On Reachability for Hybrid Automata over Bounded Time

This paper investigates the time-bounded version of the reachability problem for hybrid automata. This problem asks whether a given hybrid automaton can reach a given target location within T time units, where T is a constant rational value. We show that, in contrast to the classical (unbounded) reachability problem, the timed-bounded version is decidable for rectangular hybrid automata provided only non-negative rates are allowed. This class of systems is of practical interest and subsumes, among others, the class of stopwatch automata. We also show that the problem becomes undecidable if either diagonal constraints or both negative and positive rates are allowed.

💡 Research Summary

The paper studies the time‑bounded reachability problem for hybrid automata, asking whether a given hybrid automaton can reach a target location within a fixed rational time bound T. While classical (unbounded) reachability is undecidable for many hybrid models, the authors show that imposing a time bound dramatically changes the decidability landscape.

The main positive result is that for rectangular hybrid automata (RHA) with only non‑negative rates, time‑bounded reachability is decidable. The proof proceeds by establishing a uniform bound K(H,T) on the number of discrete transitions that any T‑time‑bounded run can contain. This bound depends linearly on the number of variables, the maximal absolute rate appearing in the automaton, and the time bound T. Consequently, any successful run can be compressed to a finite sequence of at most K(H,T) steps. The authors then encode the existence of such a bounded‑length run as a formula in the first‑order theory of the reals (existential linear arithmetic). Since the existential theory of the reals is decidable in EXPSPACE, the time‑bounded reachability problem for non‑negative RHA is decidable.

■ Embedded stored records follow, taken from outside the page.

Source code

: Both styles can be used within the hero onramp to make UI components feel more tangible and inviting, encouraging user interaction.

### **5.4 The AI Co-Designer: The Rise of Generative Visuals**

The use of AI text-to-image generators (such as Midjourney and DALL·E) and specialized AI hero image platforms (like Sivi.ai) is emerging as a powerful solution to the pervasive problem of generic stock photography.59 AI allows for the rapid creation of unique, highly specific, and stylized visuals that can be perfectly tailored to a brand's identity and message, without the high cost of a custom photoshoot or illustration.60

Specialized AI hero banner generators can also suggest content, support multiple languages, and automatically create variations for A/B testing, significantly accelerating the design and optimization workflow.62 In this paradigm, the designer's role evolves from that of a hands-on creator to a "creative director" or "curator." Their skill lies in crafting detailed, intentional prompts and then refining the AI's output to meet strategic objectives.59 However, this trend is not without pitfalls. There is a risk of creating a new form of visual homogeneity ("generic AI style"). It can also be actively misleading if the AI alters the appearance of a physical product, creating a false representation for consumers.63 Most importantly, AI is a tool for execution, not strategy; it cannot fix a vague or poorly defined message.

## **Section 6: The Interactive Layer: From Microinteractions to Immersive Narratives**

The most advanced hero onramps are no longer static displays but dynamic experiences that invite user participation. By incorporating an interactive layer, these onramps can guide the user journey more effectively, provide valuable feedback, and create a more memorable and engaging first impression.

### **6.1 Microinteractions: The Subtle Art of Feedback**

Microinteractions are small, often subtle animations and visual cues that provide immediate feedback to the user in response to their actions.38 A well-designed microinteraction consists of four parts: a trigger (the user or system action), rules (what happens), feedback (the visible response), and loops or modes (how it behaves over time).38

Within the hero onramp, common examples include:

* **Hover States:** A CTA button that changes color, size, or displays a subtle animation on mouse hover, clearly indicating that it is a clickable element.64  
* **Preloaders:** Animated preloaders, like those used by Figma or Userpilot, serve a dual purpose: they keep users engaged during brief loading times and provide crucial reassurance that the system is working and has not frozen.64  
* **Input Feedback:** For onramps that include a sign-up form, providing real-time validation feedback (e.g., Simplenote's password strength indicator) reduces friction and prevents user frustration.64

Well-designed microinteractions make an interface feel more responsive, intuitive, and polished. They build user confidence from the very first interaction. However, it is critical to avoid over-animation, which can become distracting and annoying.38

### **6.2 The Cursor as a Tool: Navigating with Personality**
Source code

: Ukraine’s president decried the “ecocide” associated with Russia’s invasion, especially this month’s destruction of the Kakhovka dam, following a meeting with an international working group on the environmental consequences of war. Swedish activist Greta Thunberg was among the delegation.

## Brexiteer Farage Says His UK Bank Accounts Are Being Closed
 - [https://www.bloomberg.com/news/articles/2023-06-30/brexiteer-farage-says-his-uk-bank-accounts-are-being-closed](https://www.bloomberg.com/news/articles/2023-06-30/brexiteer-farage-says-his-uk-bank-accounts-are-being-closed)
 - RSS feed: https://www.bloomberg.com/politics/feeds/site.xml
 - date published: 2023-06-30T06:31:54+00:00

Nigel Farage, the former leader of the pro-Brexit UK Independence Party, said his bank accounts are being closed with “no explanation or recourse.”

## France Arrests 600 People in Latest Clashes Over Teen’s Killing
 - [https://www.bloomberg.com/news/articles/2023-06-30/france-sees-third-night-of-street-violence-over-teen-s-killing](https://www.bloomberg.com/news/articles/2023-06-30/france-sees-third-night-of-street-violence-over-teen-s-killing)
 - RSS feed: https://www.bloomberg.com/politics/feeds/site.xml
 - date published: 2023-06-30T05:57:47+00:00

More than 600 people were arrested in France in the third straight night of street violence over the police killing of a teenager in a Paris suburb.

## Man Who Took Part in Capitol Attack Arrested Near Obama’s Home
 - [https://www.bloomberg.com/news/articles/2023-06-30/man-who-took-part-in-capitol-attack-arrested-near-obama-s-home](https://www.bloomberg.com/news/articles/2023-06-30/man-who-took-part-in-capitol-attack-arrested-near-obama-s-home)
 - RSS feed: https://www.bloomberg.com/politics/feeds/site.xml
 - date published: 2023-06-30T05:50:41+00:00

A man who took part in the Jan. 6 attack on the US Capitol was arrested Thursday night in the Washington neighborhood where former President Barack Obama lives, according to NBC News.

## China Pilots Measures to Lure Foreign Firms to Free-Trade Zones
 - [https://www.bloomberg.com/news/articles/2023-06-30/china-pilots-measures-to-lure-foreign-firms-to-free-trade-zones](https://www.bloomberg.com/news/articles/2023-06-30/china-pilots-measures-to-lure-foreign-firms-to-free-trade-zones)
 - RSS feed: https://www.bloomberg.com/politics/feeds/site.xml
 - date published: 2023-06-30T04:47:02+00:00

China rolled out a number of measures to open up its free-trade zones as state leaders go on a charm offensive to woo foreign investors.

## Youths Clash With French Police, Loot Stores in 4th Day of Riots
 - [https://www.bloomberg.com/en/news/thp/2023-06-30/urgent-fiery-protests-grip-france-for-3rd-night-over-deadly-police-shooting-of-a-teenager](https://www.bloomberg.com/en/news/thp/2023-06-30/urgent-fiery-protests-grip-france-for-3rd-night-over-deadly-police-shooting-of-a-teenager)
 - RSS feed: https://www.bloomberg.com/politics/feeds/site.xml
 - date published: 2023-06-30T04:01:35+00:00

To simplify the reduction, the paper shows that one can, without loss of generality, assume (i) guards contain no strict inequalities, (ii) all resets are deterministic (either reset to a constant or left unchanged), and (iii) each guard is either trivially true or a conjunction of equalities of the form x₁=1∧…∧x_k=1, with corresponding resets setting the primed variables to 0. These syntactic normalisations preserve the existence of T‑bounded runs while making the logical encoding straightforward.

On the negative side, the authors prove two undecidability results. First, if both positive and negative rates are allowed, the time‑bounded reachability problem becomes undecidable. The proof reduces the halting problem of a two‑counter machine to time‑bounded reachability by encoding counter values as continuous variables and using negative rates to simulate decrements. Second, if diagonal constraints (e.g., x−y≤c) are permitted in guards, even with only non‑negative rates, the problem is undecidable. Diagonal constraints enable direct comparison of counters, allowing a faithful simulation of a two‑counter machine within a bounded time frame. Both reductions show that a T‑bounded run exists if and only if the corresponding two‑counter machine halts, establishing undecidability.

The paper also discusses the relevance of these results to practical models. The class of non‑negative RHA includes stopwatch automata, a widely used subclass for modeling timers and clocks. While unbounded reachability for stopwatch automata is known to be undecidable, the time‑bounded variant is now shown to be decidable, opening the door to automated verification tools based on SMT solvers for real arithmetic.

In summary, the work delineates a clear frontier: time‑bounded reachability is decidable for rectangular hybrid automata with only non‑negative rates, but becomes undecidable as soon as either negative rates or diagonal guards are introduced. This contributes both a theoretical understanding of hybrid system verification under time constraints and practical guidance for designing models amenable to automated analysis.